A subchronic inhalation toxicity study of benzene was conducted in Sprague-Dawley rats. Four groups of animals consisting of 50 rats/sex each were exposed to concentrations of 0, 1, 10, 30, and 300 ppm (0, 3.2, 9.6, 960 mg/m3) benzene vapour, 6 h/day, 5 days/week, for 13 weeks. Ten rats/sex in each group were sacrificed after 7, 14, 28, 56, and 91 days of treatment. Criteria used to evaluate exposure-related effects included behaviour, bodyweights, organ weights, clinical pathology, gross pathology, and histopathology.
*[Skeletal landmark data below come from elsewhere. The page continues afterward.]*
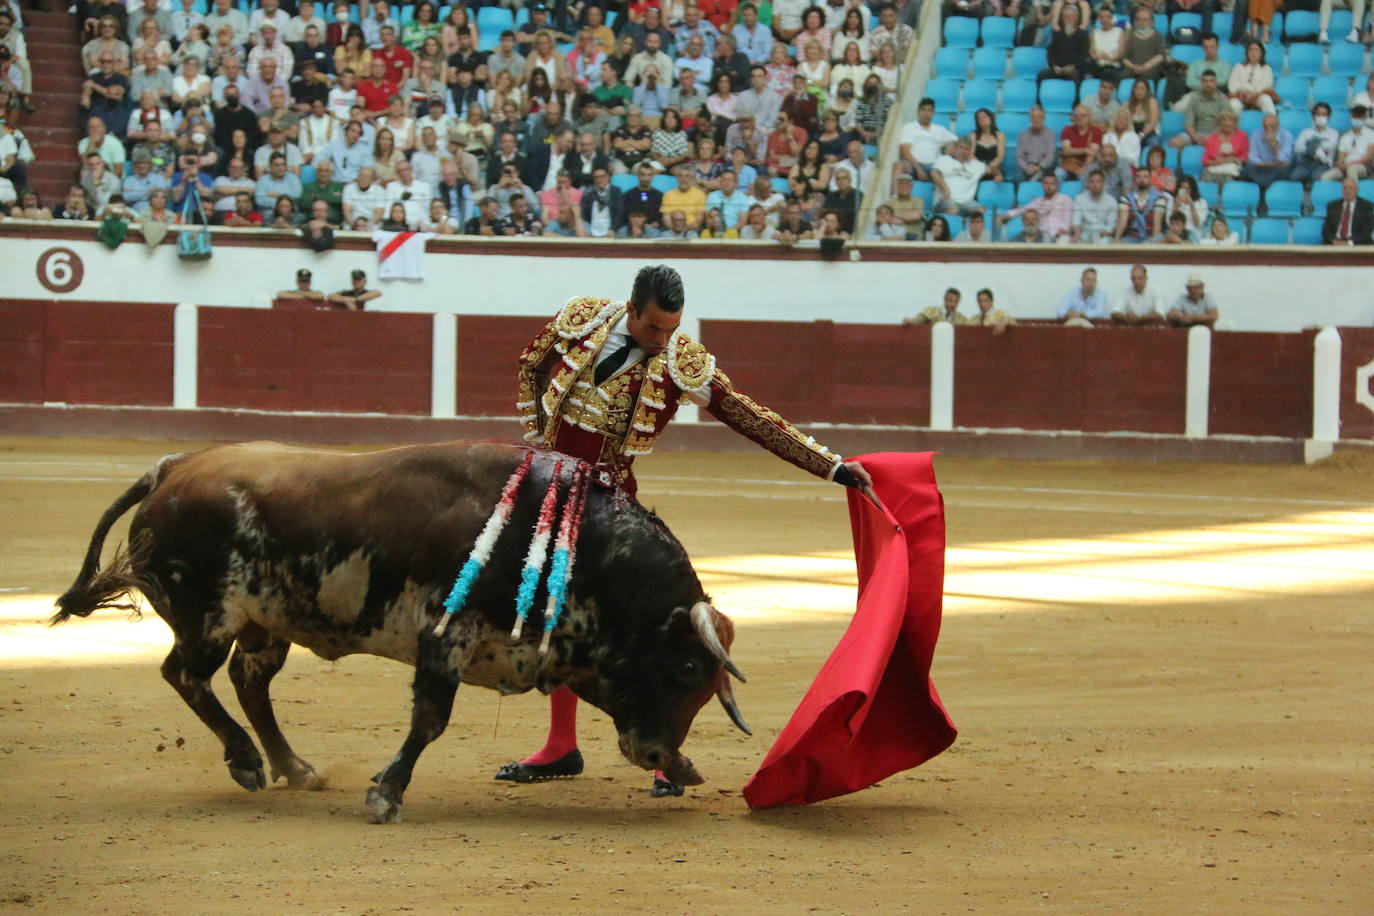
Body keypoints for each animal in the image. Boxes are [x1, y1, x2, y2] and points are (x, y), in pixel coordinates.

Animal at [50, 439, 752, 829]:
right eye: (690, 668)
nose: (671, 761)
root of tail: (175, 466)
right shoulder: (445, 640)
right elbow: (430, 721)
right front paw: (385, 795)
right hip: (208, 617)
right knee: (186, 674)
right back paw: (248, 762)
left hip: (263, 624)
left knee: (249, 683)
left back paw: (294, 768)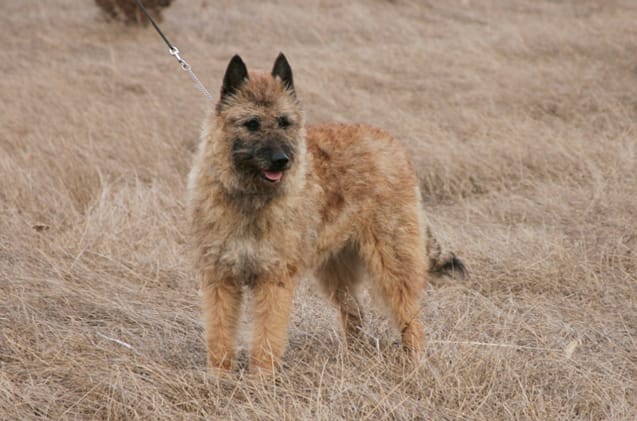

No consistent exposure-related trends were seen in the clinical observations and bodyweight data. Exposure-related clinical pathology changes were seen in the high-level (300 ppm) animals. Decreased lymphocyte counts and a relative increase in neutrophil percentages were the only exposure-related clinical pathology alterations. The only exposure-related lesion consisted of slightly decreased femoral marrow cellularity in the animals exposed to 300 ppm.

The NOAEC for toxicity at 28 and 90 days was 30 ppm (96 mg/m3) for both male and female rats.